* **PROBLEM REQUIREMENTS**
Copy the items word for word, starting with the line that contains "Imatge de l'acte" and going on through the end of the items.

* **RECORDS SHOWN**
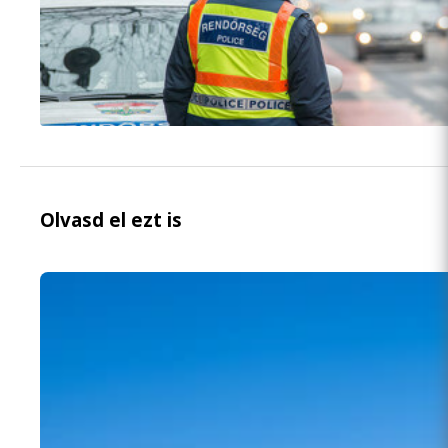
Olvasd el ezt is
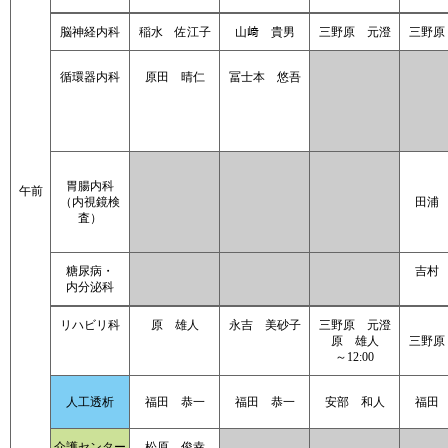
脳神経内科
稲水 佐江子
山﨑 貴男
三野原 元澄
三野原
循環器内科
原田 晴仁
冨士本 悠吾
胃腸内科
午前
（内視鏡検
田浦
査）
糖尿病・
吉村
内分泌科
リハビリ科
原 雄人
永吉 美砂子
三野原 元澄
原 雄人
三野原
～12:00
人工透析
福田 恭一
福田 恭一
安部 和人
福田
介護センター
松原 俊幸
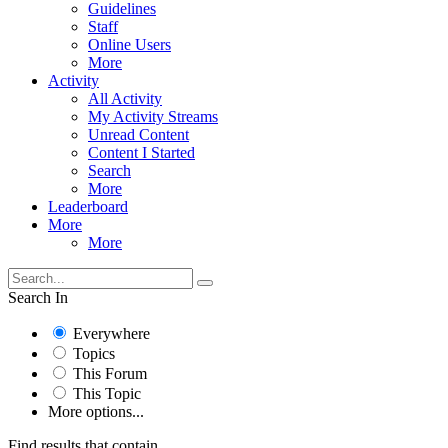
Guidelines
Staff
Online Users
More
Activity
All Activity
My Activity Streams
Unread Content
Content I Started
Search
More
Leaderboard
More
More
Search In
Everywhere
Topics
This Forum
This Topic
More options...
Find results that contain...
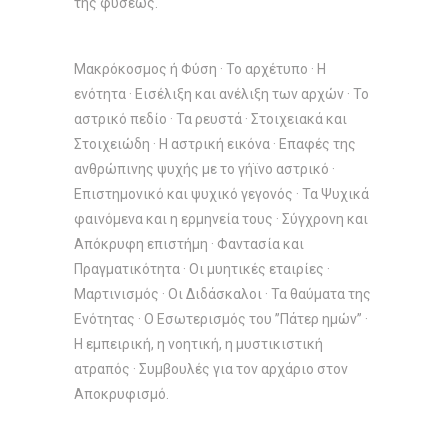
της φύσεως.
Μακρόκοσμος ή Φύση · Το αρχέτυπο · Η
ενότητα · Εισέλιξη και ανέλιξη των αρχών · Το
αστρικό πεδίο · Τα ρευστά · Στοιχειακά και
Στοιχειώδη · Η αστρική εικόνα · Επαφές της
ανθρώπινης ψυχής με το γήϊνο αστρικό ·
Επιστημονικό και ψυχικό γεγονός · Τα Ψυχικά
φαινόμενα και η ερμηνεία τους · Σύγχρονη και
Απόκρυφη επιστήμη · Φαντασία και
Πραγματικότητα · Οι μυητικές εταιρίες ·
Μαρτινισμός · Οι Διδάσκαλοι · Τα θαύματα της
Ενότητας · Ο Εσωτερισμός του ”Πάτερ ημών” ·
Η εμπειρική, η νοητική, η μυστικιστική
ατραπός · Συμβουλές για τον αρχάριο στον
Αποκρυφισμό.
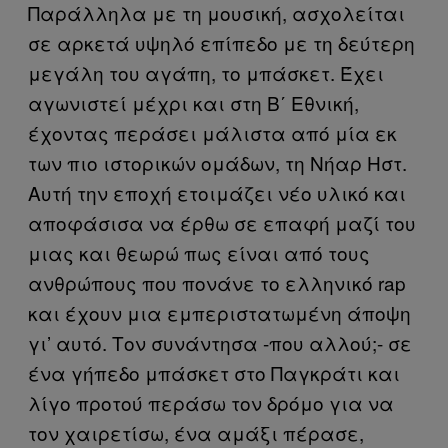
Παράλληλα με τη μουσική, ασχολείται
σε αρκετά υψηλό επίπεδο με τη δεύτερη
μεγάλη του αγάπη, το μπάσκετ. Έχει
αγωνιστεί μέχρι και στη Β΄ Εθνική,
έχοντας περάσει μάλιστα από μία εκ
των πιο ιστορικών ομάδων, τη Νήαρ Ηστ.
Αυτή την εποχή ετοιμάζει νέο υλικό και
αποφάσισα να έρθω σε επαφή μαζί του
μιας και θεωρώ πως είναι από τους
ανθρώπους που πονάνε το ελληνικό rap
και έχουν μια εμπεριστατωμένη άποψη
γι’ αυτό. Τον συνάντησα -που αλλού;- σε
ένα γήπεδο μπάσκετ στο Παγκράτι και
λίγο προτού περάσω τον δρόμο για να
τον χαιρετίσω, ένα αμάξι πέρασε,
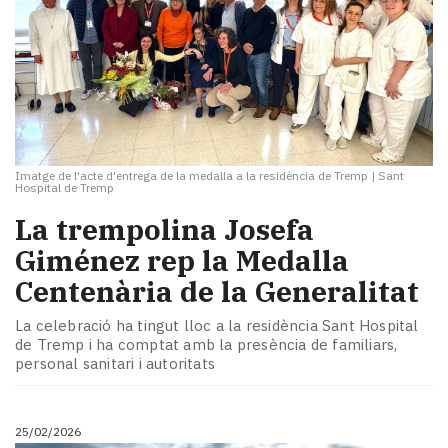
Imatge de l'acte d'entrega de la medalla a la residència de Tremp
|
Sant
Hospital de Tremp
La trempolina Josefa
Giménez rep la Medalla
Centenària de la Generalitat
La celebració ha tingut lloc a la residència Sant Hospital
de Tremp i ha comptat amb la presència de familiars,
personal sanitari i autoritats
25/02/2026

* **REPLY TO THE TASK**
Imatge de l'acte d'entrega de la medalla a la residència de Tremp
|
Sant
Hospital de Tremp
La trempolina Josefa
Giménez rep la Medalla
Centenària de la Generalitat
La celebració ha tingut lloc a la residència Sant Hospital
de Tremp i ha comptat amb la presència de familiars,
personal sanitari i autoritats
25/02/2026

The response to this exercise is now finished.